What the exercise asks: Reproduce the entries below in full, word for word.

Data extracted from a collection
------------------------------------------------------------------------

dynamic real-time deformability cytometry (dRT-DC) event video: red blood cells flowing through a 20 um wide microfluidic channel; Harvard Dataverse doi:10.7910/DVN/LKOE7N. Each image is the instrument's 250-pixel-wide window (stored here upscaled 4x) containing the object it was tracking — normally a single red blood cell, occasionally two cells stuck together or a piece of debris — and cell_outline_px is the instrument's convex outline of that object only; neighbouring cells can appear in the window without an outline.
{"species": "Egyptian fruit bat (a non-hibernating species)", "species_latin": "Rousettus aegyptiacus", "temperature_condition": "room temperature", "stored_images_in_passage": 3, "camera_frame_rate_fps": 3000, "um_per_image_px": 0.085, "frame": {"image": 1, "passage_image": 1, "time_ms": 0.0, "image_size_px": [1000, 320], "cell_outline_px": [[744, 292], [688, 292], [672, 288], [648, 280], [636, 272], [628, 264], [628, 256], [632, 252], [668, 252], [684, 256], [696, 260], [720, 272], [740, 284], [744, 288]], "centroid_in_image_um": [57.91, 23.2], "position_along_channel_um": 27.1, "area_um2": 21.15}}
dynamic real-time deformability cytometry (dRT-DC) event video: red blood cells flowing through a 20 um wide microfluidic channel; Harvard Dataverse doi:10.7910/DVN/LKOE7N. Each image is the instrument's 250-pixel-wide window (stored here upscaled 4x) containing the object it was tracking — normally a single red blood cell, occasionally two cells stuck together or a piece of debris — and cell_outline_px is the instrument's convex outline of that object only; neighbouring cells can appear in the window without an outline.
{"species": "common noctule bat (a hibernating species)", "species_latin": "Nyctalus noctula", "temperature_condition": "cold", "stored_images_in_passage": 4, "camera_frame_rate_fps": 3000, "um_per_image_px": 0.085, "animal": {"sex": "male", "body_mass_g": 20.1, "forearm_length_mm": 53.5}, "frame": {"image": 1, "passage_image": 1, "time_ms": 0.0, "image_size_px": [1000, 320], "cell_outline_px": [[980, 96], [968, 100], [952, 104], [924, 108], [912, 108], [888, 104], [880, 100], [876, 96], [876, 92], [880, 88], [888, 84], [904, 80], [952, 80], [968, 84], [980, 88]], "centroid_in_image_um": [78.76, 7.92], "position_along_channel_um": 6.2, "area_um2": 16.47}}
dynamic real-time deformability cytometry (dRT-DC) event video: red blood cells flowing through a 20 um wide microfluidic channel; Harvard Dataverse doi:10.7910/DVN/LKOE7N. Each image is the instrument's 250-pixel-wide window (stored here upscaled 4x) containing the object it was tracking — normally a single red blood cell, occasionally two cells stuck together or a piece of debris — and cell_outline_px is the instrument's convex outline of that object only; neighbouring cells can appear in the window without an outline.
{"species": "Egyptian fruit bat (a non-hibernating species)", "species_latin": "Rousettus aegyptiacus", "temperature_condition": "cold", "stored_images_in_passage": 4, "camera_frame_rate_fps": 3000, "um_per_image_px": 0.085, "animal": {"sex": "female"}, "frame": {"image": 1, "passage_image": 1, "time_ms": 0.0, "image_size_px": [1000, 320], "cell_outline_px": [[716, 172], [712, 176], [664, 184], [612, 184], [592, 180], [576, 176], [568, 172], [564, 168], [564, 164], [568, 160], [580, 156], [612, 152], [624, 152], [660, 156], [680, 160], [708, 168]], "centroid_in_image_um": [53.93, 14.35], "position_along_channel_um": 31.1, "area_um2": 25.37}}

------------------------------------------------------------------------

Solution for this task:
dynamic real-time deformability cytometry (dRT-DC) event video: red blood cells flowing through a 20 um wide microfluidic channel; Harvard Dataverse doi:10.7910/DVN/LKOE7N. Each image is the instrument's 250-pixel-wide window (stored here upscaled 4x) containing the object it was tracking — normally a single red blood cell, occasionally two cells stuck together or a piece of debris — and cell_outline_px is the instrument's convex outline of that object only; neighbouring cells can appear in the window without an outline.
{"species": "Egyptian fruit bat (a non-hibernating species)", "species_latin": "Rousettus aegyptiacus", "temperature_condition": "room temperature", "stored_images_in_passage": 3, "camera_frame_rate_fps": 3000, "um_per_image_px": 0.085, "frame": {"image": 1, "passage_image": 1, "time_ms": 0.0, "image_size_px": [1000, 320], "cell_outline_px": [[744, 292], [688, 292], [672, 288], [648, 280], [636, 272], [628, 264], [628, 256], [632, 252], [668, 252], [684, 256], [696, 260], [720, 272], [740, 284], [744, 288]], "centroid_in_image_um": [57.91, 23.2], "position_along_channel_um": 27.1, "area_um2": 21.15}}
dynamic real-time deformability cytometry (dRT-DC) event video: red blood cells flowing through a 20 um wide microfluidic channel; Harvard Dataverse doi:10.7910/DVN/LKOE7N. Each image is the instrument's 250-pixel-wide window (stored here upscaled 4x) containing the object it was tracking — normally a single red blood cell, occasionally two cells stuck together or a piece of debris — and cell_outline_px is the instrument's convex outline of that object only; neighbouring cells can appear in the window without an outline.
{"species": "common noctule bat (a hibernating species)", "species_latin": "Nyctalus noctula", "temperature_condition": "cold", "stored_images_in_passage": 4, "camera_frame_rate_fps": 3000, "um_per_image_px": 0.085, "animal": {"sex": "male", "body_mass_g": 20.1, "forearm_length_mm": 53.5}, "frame": {"image": 1, "passage_image": 1, "time_ms": 0.0, "image_size_px": [1000, 320], "cell_outline_px": [[980, 96], [968, 100], [952, 104], [924, 108], [912, 108], [888, 104], [880, 100], [876, 96], [876, 92], [880, 88], [888, 84], [904, 80], [952, 80], [968, 84], [980, 88]], "centroid_in_image_um": [78.76, 7.92], "position_along_channel_um": 6.2, "area_um2": 16.47}}
dynamic real-time deformability cytometry (dRT-DC) event video: red blood cells flowing through a 20 um wide microfluidic channel; Harvard Dataverse doi:10.7910/DVN/LKOE7N. Each image is the instrument's 250-pixel-wide window (stored here upscaled 4x) containing the object it was tracking — normally a single red blood cell, occasionally two cells stuck together or a piece of debris — and cell_outline_px is the instrument's convex outline of that object only; neighbouring cells can appear in the window without an outline.
{"species": "Egyptian fruit bat (a non-hibernating species)", "species_latin": "Rousettus aegyptiacus", "temperature_condition": "cold", "stored_images_in_passage": 4, "camera_frame_rate_fps": 3000, "um_per_image_px": 0.085, "animal": {"sex": "female"}, "frame": {"image": 1, "passage_image": 1, "time_ms": 0.0, "image_size_px": [1000, 320], "cell_outline_px": [[716, 172], [712, 176], [664, 184], [612, 184], [592, 180], [576, 176], [568, 172], [564, 168], [564, 164], [568, 160], [580, 156], [612, 152], [624, 152], [660, 156], [680, 160], [708, 168]], "centroid_in_image_um": [53.93, 14.35], "position_along_channel_um": 31.1, "area_um2": 25.37}}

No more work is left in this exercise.